Paterson, 68, said Hochul, 64, made a mistake of preemptively bashing the Long Island congressman’s pro-life abortion stance and his ties to ex-President Donald Trump, because “there is no such thing as bad publicity.”
Hochul’s focus on her legislative accomplishments in recent days had been more productive for her campaign, Paterson said.
Still, he warned the governor not to underestimate the public’s “anxiety” around rising crime, recalling how he believed the 1990 subway slaying of US Open fan Brian Watkins contributed to Mayor David Dinkins’ defeat years later.
“It was such a major issue in the city — the pain that family endured, and they were tourists coming to New York, that I think it actually contributed to the loss of Mayor David Dinkins when he ran against uh, the inevitable mayor, uh, [Rudy] Giuliani in 1993,” Paterson said.
The Harlem resident also said he now takes certain precautions that he didn’t employ when crime was much higher in the 90s — because violence now seems more randomized. The city reported 485 murders last year compared to 2,245 in 1990.

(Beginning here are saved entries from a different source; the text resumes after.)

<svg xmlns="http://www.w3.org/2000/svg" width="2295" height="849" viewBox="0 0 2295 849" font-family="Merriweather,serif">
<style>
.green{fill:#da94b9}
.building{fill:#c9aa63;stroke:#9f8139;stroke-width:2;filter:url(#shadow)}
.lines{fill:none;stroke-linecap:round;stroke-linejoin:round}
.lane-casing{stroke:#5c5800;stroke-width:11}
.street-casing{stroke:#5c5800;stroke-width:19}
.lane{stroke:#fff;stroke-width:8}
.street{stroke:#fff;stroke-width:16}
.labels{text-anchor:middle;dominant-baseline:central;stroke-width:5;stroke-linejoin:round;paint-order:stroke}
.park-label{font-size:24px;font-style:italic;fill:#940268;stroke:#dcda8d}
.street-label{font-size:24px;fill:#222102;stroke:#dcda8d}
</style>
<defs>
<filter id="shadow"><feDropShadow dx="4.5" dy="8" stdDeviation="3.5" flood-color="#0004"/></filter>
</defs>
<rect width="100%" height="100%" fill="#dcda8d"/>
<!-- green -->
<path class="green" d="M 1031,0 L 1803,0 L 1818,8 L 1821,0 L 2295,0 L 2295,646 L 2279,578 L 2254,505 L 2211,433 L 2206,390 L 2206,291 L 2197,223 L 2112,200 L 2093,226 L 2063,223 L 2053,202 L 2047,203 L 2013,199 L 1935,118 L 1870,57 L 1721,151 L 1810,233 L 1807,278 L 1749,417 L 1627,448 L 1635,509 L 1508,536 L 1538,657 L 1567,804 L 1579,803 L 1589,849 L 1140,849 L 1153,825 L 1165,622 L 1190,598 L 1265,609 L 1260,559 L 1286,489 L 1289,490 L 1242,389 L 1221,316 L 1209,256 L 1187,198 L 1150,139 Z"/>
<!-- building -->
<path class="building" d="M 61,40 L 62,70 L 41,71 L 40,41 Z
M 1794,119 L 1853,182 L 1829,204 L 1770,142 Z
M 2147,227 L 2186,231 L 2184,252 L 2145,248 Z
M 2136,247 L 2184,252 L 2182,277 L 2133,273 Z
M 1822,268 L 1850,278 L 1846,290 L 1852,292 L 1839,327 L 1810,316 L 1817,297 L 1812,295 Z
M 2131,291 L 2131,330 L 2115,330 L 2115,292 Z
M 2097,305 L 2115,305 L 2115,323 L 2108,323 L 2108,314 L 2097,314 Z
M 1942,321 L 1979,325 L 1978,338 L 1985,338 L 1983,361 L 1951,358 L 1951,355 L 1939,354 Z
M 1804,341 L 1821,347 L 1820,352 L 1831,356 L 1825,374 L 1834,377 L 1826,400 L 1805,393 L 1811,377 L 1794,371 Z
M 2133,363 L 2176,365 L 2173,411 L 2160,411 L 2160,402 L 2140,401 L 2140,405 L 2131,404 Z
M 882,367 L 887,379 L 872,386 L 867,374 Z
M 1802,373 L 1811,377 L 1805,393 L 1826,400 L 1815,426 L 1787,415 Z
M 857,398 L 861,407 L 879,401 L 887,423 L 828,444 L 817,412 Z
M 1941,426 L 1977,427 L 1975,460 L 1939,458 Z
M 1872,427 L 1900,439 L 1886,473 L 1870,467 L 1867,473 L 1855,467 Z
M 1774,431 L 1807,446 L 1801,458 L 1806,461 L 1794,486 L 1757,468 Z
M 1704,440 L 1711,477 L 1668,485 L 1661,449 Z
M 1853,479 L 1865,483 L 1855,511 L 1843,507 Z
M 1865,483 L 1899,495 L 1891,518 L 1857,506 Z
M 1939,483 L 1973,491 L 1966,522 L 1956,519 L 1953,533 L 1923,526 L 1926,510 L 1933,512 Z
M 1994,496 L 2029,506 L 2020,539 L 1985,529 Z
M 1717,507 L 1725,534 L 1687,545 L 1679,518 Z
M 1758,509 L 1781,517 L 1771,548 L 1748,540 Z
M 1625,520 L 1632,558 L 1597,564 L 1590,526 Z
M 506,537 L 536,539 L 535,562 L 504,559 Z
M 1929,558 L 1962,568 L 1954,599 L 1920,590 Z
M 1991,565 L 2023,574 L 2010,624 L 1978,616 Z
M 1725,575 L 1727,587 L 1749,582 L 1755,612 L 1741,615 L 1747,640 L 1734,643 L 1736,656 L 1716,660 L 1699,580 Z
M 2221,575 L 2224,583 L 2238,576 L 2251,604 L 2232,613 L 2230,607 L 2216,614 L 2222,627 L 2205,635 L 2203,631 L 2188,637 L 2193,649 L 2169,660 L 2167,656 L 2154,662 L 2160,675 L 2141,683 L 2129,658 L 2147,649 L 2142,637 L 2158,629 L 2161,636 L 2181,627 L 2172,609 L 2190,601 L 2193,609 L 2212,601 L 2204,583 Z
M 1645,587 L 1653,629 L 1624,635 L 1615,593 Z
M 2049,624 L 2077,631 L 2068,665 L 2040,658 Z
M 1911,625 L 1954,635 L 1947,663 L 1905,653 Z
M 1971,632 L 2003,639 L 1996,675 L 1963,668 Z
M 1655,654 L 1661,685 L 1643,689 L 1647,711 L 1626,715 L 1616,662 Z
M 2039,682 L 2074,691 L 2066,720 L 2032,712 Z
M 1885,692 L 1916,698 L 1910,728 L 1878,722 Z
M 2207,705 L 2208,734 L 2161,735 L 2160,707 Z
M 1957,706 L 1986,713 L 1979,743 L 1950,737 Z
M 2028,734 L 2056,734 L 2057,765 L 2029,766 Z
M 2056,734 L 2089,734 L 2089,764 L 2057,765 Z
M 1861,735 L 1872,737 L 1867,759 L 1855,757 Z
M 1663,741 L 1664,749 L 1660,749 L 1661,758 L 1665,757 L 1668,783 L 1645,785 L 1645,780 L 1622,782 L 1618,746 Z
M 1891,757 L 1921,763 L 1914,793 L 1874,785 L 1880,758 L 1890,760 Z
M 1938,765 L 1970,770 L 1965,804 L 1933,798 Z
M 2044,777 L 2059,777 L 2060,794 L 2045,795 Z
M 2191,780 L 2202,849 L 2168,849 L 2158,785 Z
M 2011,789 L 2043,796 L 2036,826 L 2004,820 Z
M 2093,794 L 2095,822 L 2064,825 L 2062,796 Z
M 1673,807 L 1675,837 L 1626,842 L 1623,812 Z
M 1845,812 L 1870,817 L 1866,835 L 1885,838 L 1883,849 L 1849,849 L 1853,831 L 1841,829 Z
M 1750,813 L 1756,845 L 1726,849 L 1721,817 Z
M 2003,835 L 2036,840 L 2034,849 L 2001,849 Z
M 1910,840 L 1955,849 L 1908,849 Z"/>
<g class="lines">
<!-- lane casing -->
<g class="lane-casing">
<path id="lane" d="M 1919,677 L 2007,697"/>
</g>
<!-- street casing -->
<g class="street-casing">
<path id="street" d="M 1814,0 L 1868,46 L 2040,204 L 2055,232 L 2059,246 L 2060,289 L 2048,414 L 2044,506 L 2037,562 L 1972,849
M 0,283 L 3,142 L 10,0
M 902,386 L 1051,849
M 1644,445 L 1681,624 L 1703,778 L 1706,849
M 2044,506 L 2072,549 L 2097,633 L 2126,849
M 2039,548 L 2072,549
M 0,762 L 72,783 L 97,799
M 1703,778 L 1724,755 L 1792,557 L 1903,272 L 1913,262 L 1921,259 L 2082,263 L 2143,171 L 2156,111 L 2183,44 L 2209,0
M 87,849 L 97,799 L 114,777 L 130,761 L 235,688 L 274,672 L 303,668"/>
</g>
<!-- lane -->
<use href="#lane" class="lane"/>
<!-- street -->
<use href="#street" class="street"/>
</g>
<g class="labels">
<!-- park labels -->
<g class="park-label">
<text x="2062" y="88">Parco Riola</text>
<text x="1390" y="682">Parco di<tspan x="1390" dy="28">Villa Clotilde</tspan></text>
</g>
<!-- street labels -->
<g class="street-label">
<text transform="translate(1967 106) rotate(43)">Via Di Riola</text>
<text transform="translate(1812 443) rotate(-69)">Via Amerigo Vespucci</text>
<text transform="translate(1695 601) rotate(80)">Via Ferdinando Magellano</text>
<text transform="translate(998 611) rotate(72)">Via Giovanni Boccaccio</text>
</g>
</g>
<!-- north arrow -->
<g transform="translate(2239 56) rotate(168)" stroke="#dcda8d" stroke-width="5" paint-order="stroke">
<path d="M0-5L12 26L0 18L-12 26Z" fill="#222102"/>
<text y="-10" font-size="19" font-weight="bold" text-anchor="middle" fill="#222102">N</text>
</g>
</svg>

“There’s things that I do now to be more careful that I didn’t do 30 years ago, because that crime wave — even though we were having more than two thousand deaths from murder every year — was generated mostly by the infiltration of crack … in places that were compartmentalized. You knew where it was,” Paterson said.
Paterson said despite polls that show Zeldin surging, he believes Hochul will win by “6 to 10 points” on Election Day, because the GOP candidate is offering “reactions, not plans.”
He added that Zeldin’s proposal to scrap Albany controversial bail reform law through an executive order would be illegal under the state constitution.
Paterson served as governor from 2008-2010, succeeding scandal-scarred Eliot Spitzer.
He withdrew from his bid for a full term early in the 2010 race, paving the way for Andrew Cuomo to cruise to three consecutive victories at the ballot box. Cuomo resigned last year, and Hochul, his lieutenant governor, took over.